Over The Counter Teeth Whitening Treatments
If you’re saving up for a lot of expenses that usually comes at the end of the month – read: utility bills, credit card payments, mortgage payments and the likes – then maybe, you just have to do with over the counter teeth whitening treatments. But don’t be so glum because it’s not that bad.

The main difference between over the counter teeth whitening treatments and the other is just that in this case, you’ll be the one wearing the white coat. But hey, if you’ve got faith in your abilities, there’s nothing wrong with that, right? And at least you’ll be able to save on money and time. Professional teeth whitening treatment could take forever. You know how some dentists are, ever the perfectionists, wanting to whiten everything, even the deepest recesses of your teeth, something that not even your husband or wife would be able to notice.

There are two primary types of over the counter teeth whitening treatments and these are bleaching solutions and whitening toothpastes.
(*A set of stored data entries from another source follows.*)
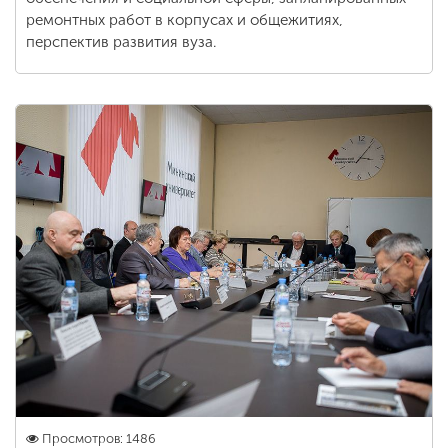
ремонтных работ в корпусах и общежитиях,
перспектив развития вуза.
Просмотров: 1486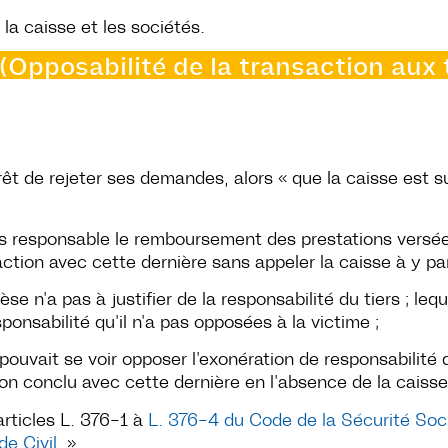
 la caisse et les sociétés.
pposabilité de la transaction aux t
’arrêt de rejeter ses demandes, alors « que la caisse est s
rs responsable le remboursement des prestations versées 
tion avec cette dernière sans appeler la caisse à y part
e n’a pas à justifier de la responsabilité du tiers ; leq
onsabilité qu’il n’a pas opposées à la victime ;
pouvait se voir opposer l’exonération de responsabilité 
tion conclu avec cette dernière en l’absence de la caisse
articles L. 376-1 à
L. 376-4 du Code de la Sécurité Soc
e Civil
. ».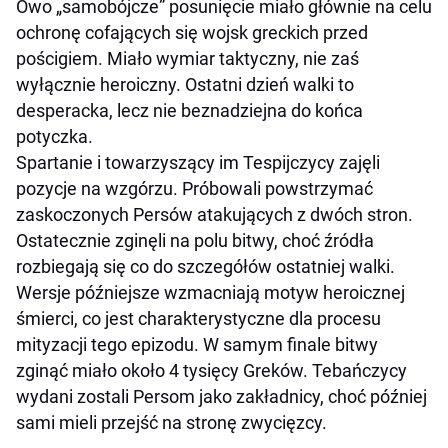
Owo „samobójcze” posunięcie miało głównie na celu
ochronę cofających się wojsk greckich przed
pościgiem. Miało wymiar taktyczny, nie zaś
wyłącznie heroiczny. Ostatni dzień walki to
desperacka, lecz nie beznadziejna do końca
potyczka.
Spartanie i towarzyszący im Tespijczycy zajęli
pozycje na wzgórzu. Próbowali powstrzymać
zaskoczonych Persów atakujących z dwóch stron.
Ostatecznie zginęli na polu bitwy, choć źródła
rozbiegają się co do szczegółów ostatniej walki.
Wersje późniejsze wzmacniają motyw heroicznej
śmierci, co jest charakterystyczne dla procesu
mityzacji tego epizodu. W samym finale bitwy
zginąć miało około 4 tysięcy Greków. Tebańczycy
wydani zostali Persom jako zakładnicy, choć później
sami mieli przejść na stronę zwycięzcy.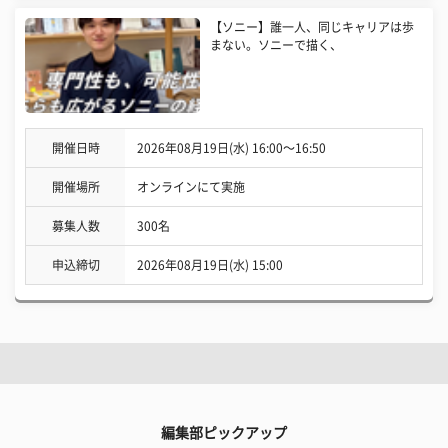
【ソニー】誰一人、同じキャリアは歩
まない。ソニーで描く、
開催日時
2026年08月19日(水) 16:00〜16:50
開催場所
オンラインにて実施
募集人数
300名
申込締切
2026年08月19日(水) 15:00
編集部ピックアップ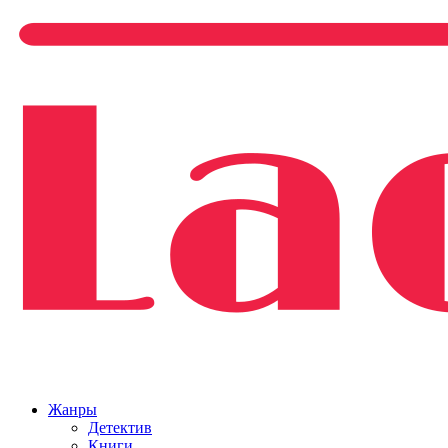
Жанры
Детектив
Книги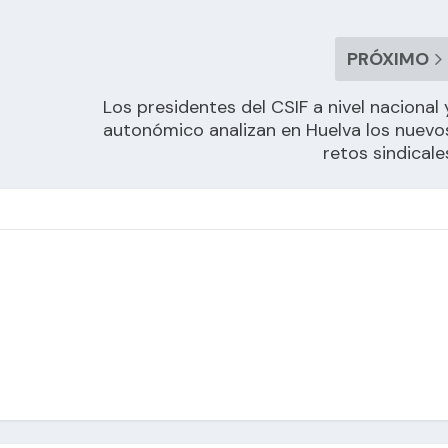
PRÓXIMO
Los presidentes del CSIF a nivel nacional 
autonómico analizan en Huelva los nuevo
retos sindicale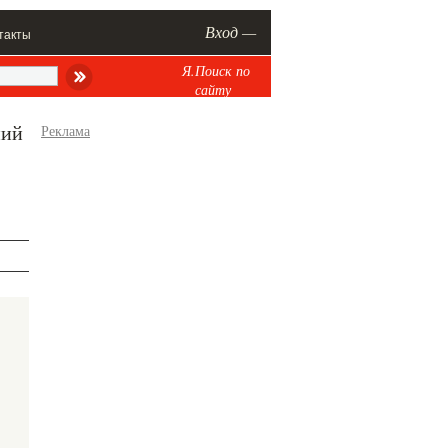
Вход —
такты
Я.Поиск по
сайту
ний
Реклама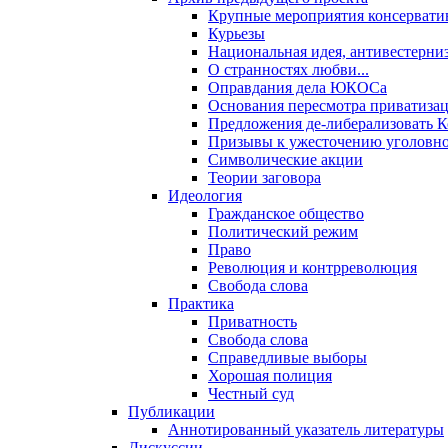
Крупные мероприятия консервати
Курьезы
Национальная идея, антивестерни
О странностях любви...
Оправдания дела ЮКОСа
Основания пересмотра приватиза
Предложения де-либерализовать 
Призывы к ужесточению уголовног
Символические акции
Теории заговора
Идеология
Гражданское общество
Политический режим
Право
Революция и контрреволюция
Свобода слова
Практика
Приватность
Свобода слова
Справедливые выборы
Хорошая полиция
Честный суд
Публикации
Аннотированный указатель литературы
Дискуссии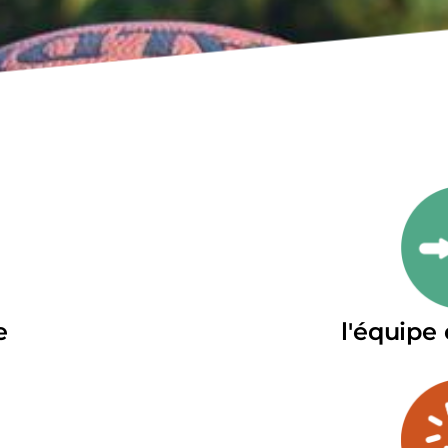
e
l'équipe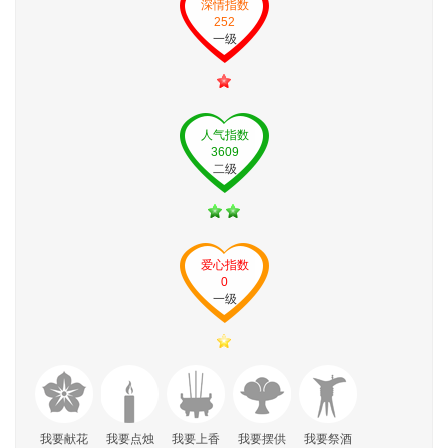
深情指数
252
一级
人气指数
3609
二级
爱心指数
0
一级
我要献花
我要点烛
我要上香
我要摆供
我要祭酒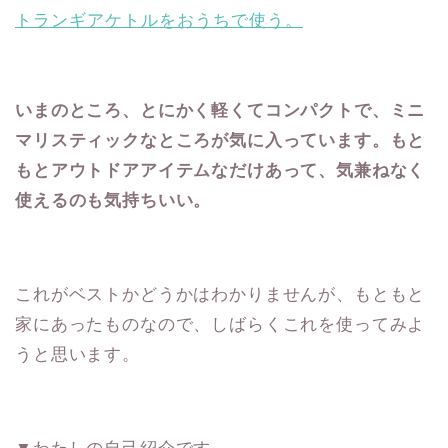
トランギアケトルをおうちで使う。
いまのところ、とにかく軽くてコンパクトで、ミニ
マリスティックなところが気に入っています。もと
もとアウトドアアイテムなだけあって、気兼ねなく
使えるのも気持ちいい。
これがベストかどうかはわかりませんが、もともと
家にあったものなので、しばらくこれを使ってみよ
うと思います。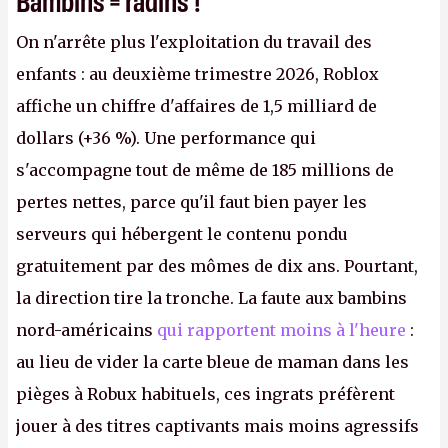
On n'arrête plus l'exploitation du travail des
enfants : au deuxième trimestre 2026, Roblox
affiche un chiffre d'affaires de 1,5 milliard de
dollars (+36 %). Une performance qui
s'accompagne tout de même de 185 millions de
pertes nettes, parce qu'il faut bien payer les
serveurs qui hébergent le contenu pondu
gratuitement par des mômes de dix ans. Pourtant,
la direction tire la tronche. La faute aux bambins
nord-américains
qui rapportent moins à l'heure
:
au lieu de vider la carte bleue de maman dans les
pièges à Robux habituels, ces ingrats préfèrent
jouer à des titres captivants mais moins agressifs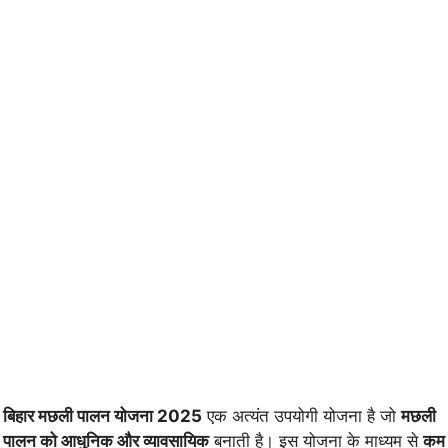
बिहार मछली पालन योजना 2025
एक अत्यंत उपयोगी योजना है जो
मछली
पालन को आधुनिक और व्यावसायिक
बनाती है। इस योजना के माध्यम से
कम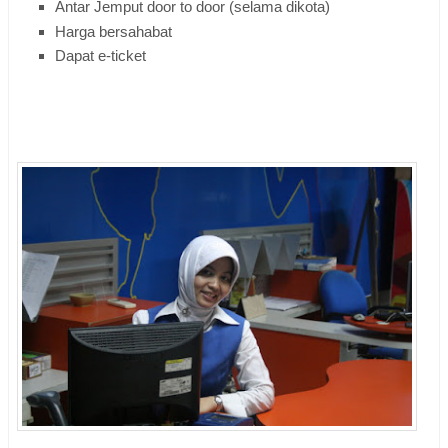
Antar Jemput door to door (selama dikota)
Harga bersahabat
Dapat e-ticket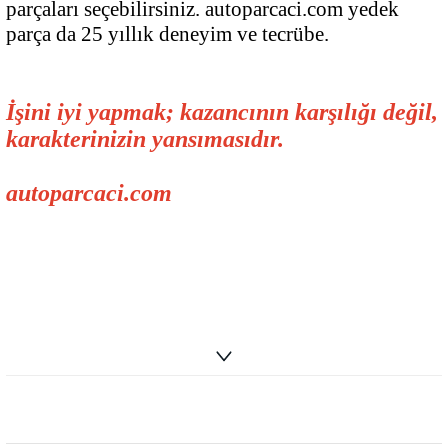
parçaları seçebilirsiniz. autoparcaci.com yedek
parça da 25 yıllık deneyim ve tecrübe.
İşini iyi yapmak; kazancının karşılığı değil,
karakterinizin yansımasıdır.
autoparcaci.com
info@autoparcaci.com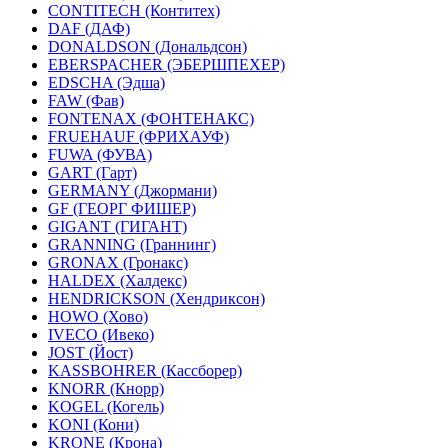
CONTITECH (Контитех)
DAF (ДАФ)
DONALDSON (Дональдсон)
EBERSPACHER (ЭБЕРШПЕХЕР)
EDSCHA (Эдша)
FAW (Фав)
FONTENAX (ФОНТЕНАКС)
FRUEHAUF (ФРИХАУФ)
FUWA (ФУВА)
GART (Гарт)
GERMANY (Джормани)
GF (ГЕОРГ ФИШЕР)
GIGANT (ГИГАНТ)
GRANNING (Граннинг)
GRONAX (Гронакс)
HALDEX (Халдекс)
HENDRICKSON (Хендриксон)
HOWO (Хово)
IVECO (Ивеко)
JOST (Йост)
KASSBOHRER (Касcборер)
KNORR (Кнорр)
KOGEL (Когель)
KONI (Кони)
KRONE (Крона)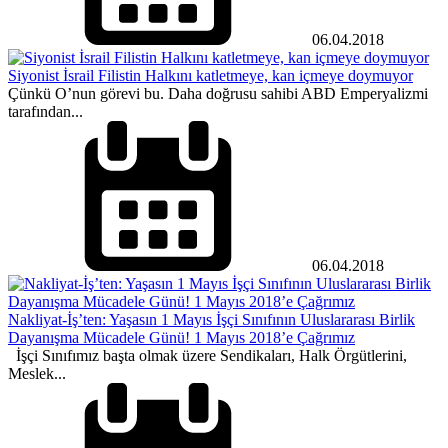
06.04.2018
Siyonist İsrail Filistin Halkını katletmeye, kan içmeye doymuyor
Çünkü O’nun görevi bu. Daha doğrusu sahibi ABD Emperyalizmi
tarafından...
06.04.2018
Nakliyat-İş’ten: Yaşasın 1 Mayıs İşçi Sınıfının Uluslararası Birlik
Dayanışma Mücadele Günü! 1 Mayıs 2018’e Çağrımız
İşçi Sınıfımız başta olmak üzere Sendikaları, Halk Örgütlerini,
Meslek...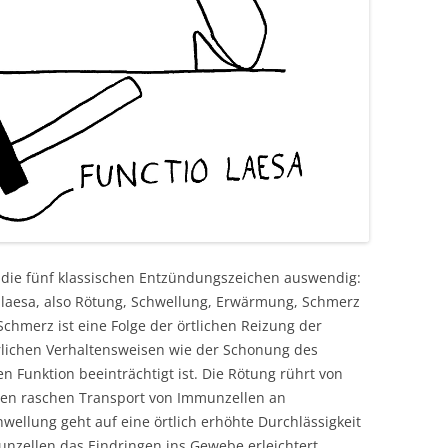
die fünf klassischen Entzündungszeichen auswendig:
io laesa, also Rötung, Schwellung, Erwärmung, Schmerz
chmerz ist eine Folge der örtlichen Reizung der
lichen Verhaltensweisen wie der Schonung des
n Funktion beeinträchtigt ist. Die Rötung rührt von
 den raschen Transport von Immunzellen an
hwellung geht auf eine örtlich erhöhte Durchlässigkeit
nzellen das Eindringen ins Gewebe erleichtert.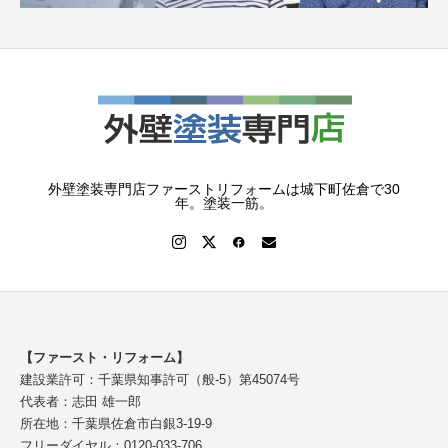
外壁塗装専門店ファーストリフォームは城下町佐倉で30
年。塗装一筋。
【ファースト・リフォーム】
建設業許可：千葉県知事許可（般-5）第45074号
代表者：志田 雄一郎
所在地：千葉県佐倉市白銀3-19-9
フリーダイヤル：0120-033-706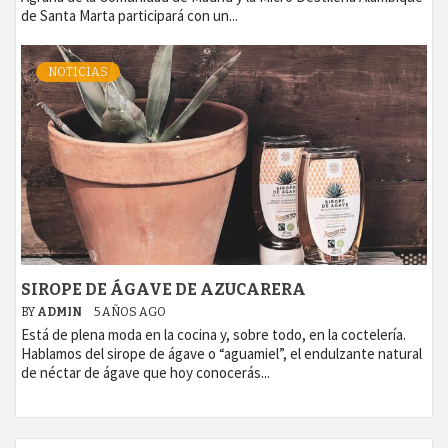
de Santa Marta participará con un...
NOTICIAS
SIROPE DE ÁGAVE DE AZUCARERA
BY
ADMIN
5 AÑOS AGO
Está de plena moda en la cocina y, sobre todo, en la coctelería.
Hablamos del sirope de ágave o “aguamiel”, el endulzante natural
de néctar de ágave que hoy conocerás...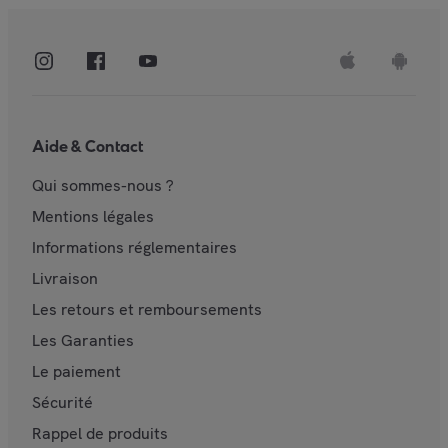
Aide & Contact
Qui sommes-nous ?
Mentions légales
Informations réglementaires
Livraison
Les retours et remboursements
Les Garanties
Le paiement
Sécurité
Rappel de produits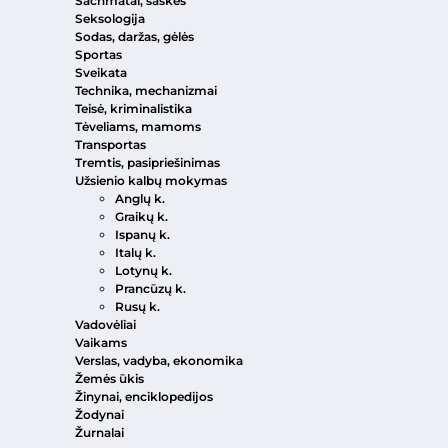
Šachmatai, šaškės
Seksologija
Sodas, daržas, gėlės
Sportas
Sveikata
Technika, mechanizmai
Teisė, kriminalistika
Tėveliams, mamoms
Transportas
Tremtis, pasipriešinimas
Užsienio kalbų mokymas
Anglų k.
Graikų k.
Ispanų k.
Italų k.
Lotynų k.
Prancūzų k.
Rusų k.
Vadovėliai
Vaikams
Verslas, vadyba, ekonomika
Žemės ūkis
Žinynai, enciklopedijos
Žodynai
Žurnalai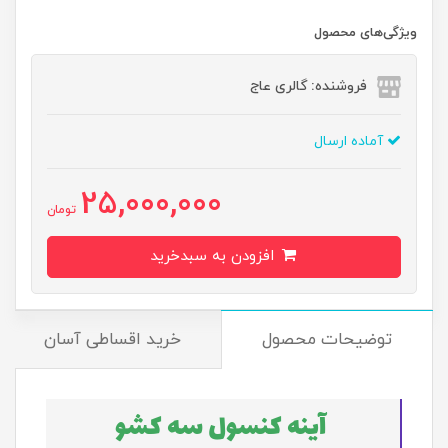
ویژگی‌های محصول
فروشنده: گالری عاج
آماده ارسال
25,000,000
تومان
افزودن به سبدخرید
توضیحات محصول
خرید اقساطی آسان
آینه کنسول سه کشو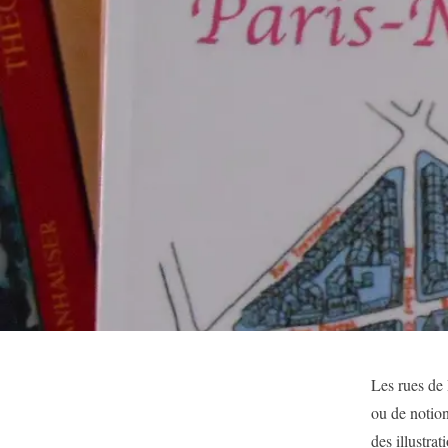
Les rues de 
ou de notion
des illustrat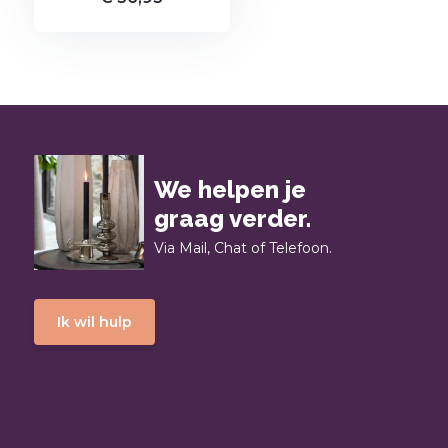
We helpen je
graag verder.
Via Mail, Chat of Telefoon.
Ik wil hulp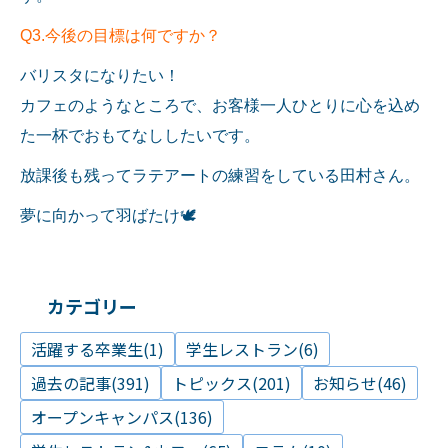
Q3.今後の目標は何ですか？
バリスタになりたい！
カフェのようなところで、お客様一人ひとりに心を込め
た一杯でおもてなししたいです。
放課後も残ってラテアートの練習をしている田村さん。
🕊
夢に向かって羽ばたけ
カテゴリー
活躍する卒業生(1)
学生レストラン(6)
過去の記事(391)
トピックス(201)
お知らせ(46)
オープンキャンパス(136)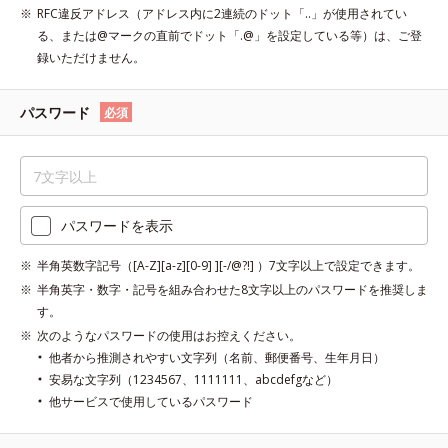
RFC違反アドレス（アドレス内に2連続のドット「..」が使用されてい
る、または@マークの直前でドット「.@」を設定している等）は、ご登
録いただけません。
パスワード
必須
パスワードを表示
半角英数字記号（[A-Z][a-z][0-9] ][-/@?!] ）7文字以上で設定できます。
半角英字・数字・記号を組み合わせた8文字以上のパスワードを推奨しま
す。
次のようなパスワードの使用はお控えください。
他者から推測されやすい文字列（名前、郵便番号、生年月日）
安易な文字列（1234567、1111111、abcdefgなど）
他サービスで使用しているパスワード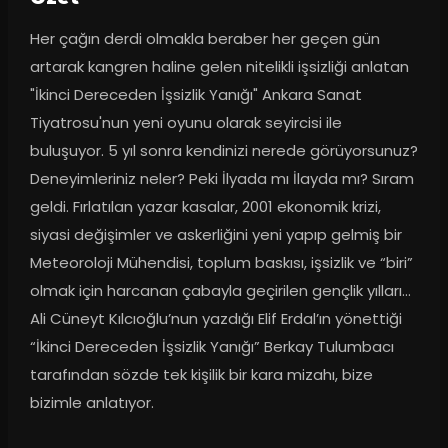
Her çağın derdi olmakla beraber her geçen gün 
artarak kangren haline gelen nitelikli işsizliği anlatan 
"İkinci Dereceden İşsizlik Yanığı" Ankara Sanat 
Tiyatrosu'nun yeni oyunu olarak seyircisi ile 
buluşuyor. 5 yıl sonra kendinizi nerede görüyorsunuz? 
Deneyimleriniz neler? Peki İlyada mı İlayda mı? Sıram 
geldi. Fırlatılan yazar kasalar, 2001 ekonomik krizi, 
siyasi değişimler ve askerliğini yeni yapıp gelmiş bir 
Meteoroloji Mühendisi, toplum baskısı, işsizlik ve “biri” 
olmak için harcanan çabayla geçirilen gençlik yılları… 
Ali Cüneyt Kılcıoğlu’nun yazdığı Elif Erdal’ın yönettiği 
“İkinci Dereceden İşsizlik Yanığı” Berkay Tulumbacı 
tarafından sözde tek kişilik bir kara mizahı, bize 
bizimle anlatıyor.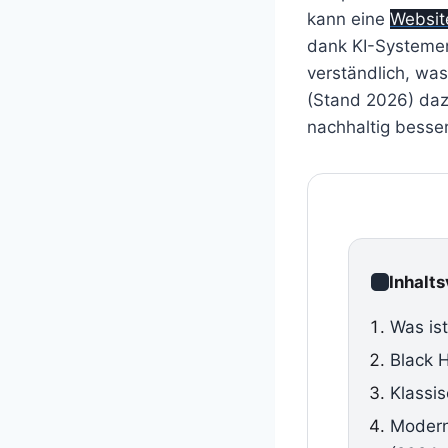
kann eine
Websit
dank KI-Systemen
verständlich, wa
(Stand 2026) da
nachhaltig besser
Inhalt
Was is
Black 
Klassi
Modern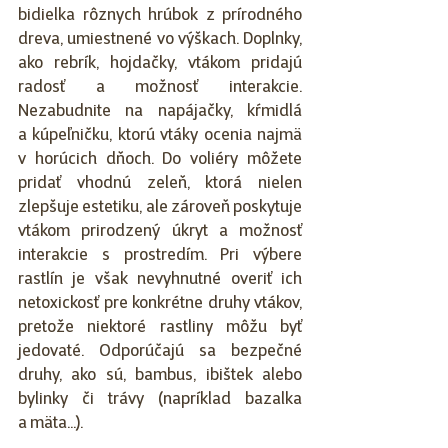
bidielka rôznych hrúbok z prírodného 
dreva, umiestnené vo výškach. Doplnky, 
ako rebrík, hojdačky, vtákom pridajú 
radosť a možnosť interakcie. 
Nezabudnite na napájačky, kŕmidlá 
a kúpeľničku, ktorú vtáky ocenia najmä 
v horúcich dňoch. Do voliéry môžete 
pridať vhodnú zeleň, ktorá nielen 
zlepšuje estetiku, ale zároveň poskytuje 
vtákom prirodzený úkryt a možnosť 
interakcie s prostredím. Pri výbere 
rastlín je však nevyhnutné overiť ich 
netoxickosť pre konkrétne druhy vtákov, 
pretože niektoré rastliny môžu byť 
jedovaté. Odporúčajú sa bezpečné 
druhy, ako sú, bambus, ibištek alebo 
bylinky či trávy (napríklad bazalka 
a mäta...).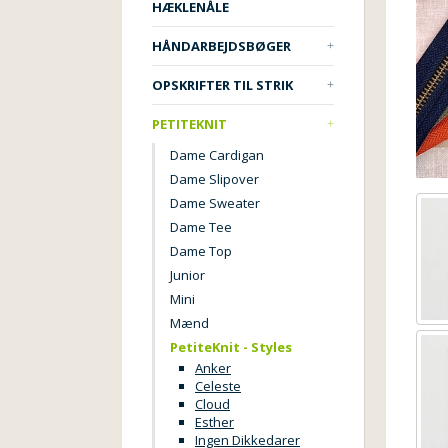
HÆKLENÅLE
HÅNDARBEJDSBØGER
OPSKRIFTER TIL STRIK
PETITEKNIT
Dame Cardigan
Dame Slipover
Dame Sweater
Dame Tee
Dame Top
Junior
Mini
Mænd
PetiteKnit - Styles
Anker
Celeste
Cloud
Esther
Ingen Dikkedarer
And because this type of teeth whitening treatment is also known as do it yourself and at home teeth whitening treatment, understand that it’s all up to you how the procedure goes. If in doubt of your capabilities, you could always ask for your friend’s help. Anyway, it’s just the measurements that matter most so just remember that using too little of the whitening product is infinitely better than using too much which could lead to unwanted complications.

Professional Teeth Whitening Treatments
But let’s just say that you’re blessed in terms of finances and your only problem in life is your very yellow teeth. Right on. There’s only one thing to do then – and that’s not to mess anymore with your teeth and let a professional handle the problem. Let them do what they do best and all you have to do is sit back, open your mouth, relax and wait for the mirror to show you your new shiny white teeth.

Grace Palce is writing articles about tooth whitening and natural remedies.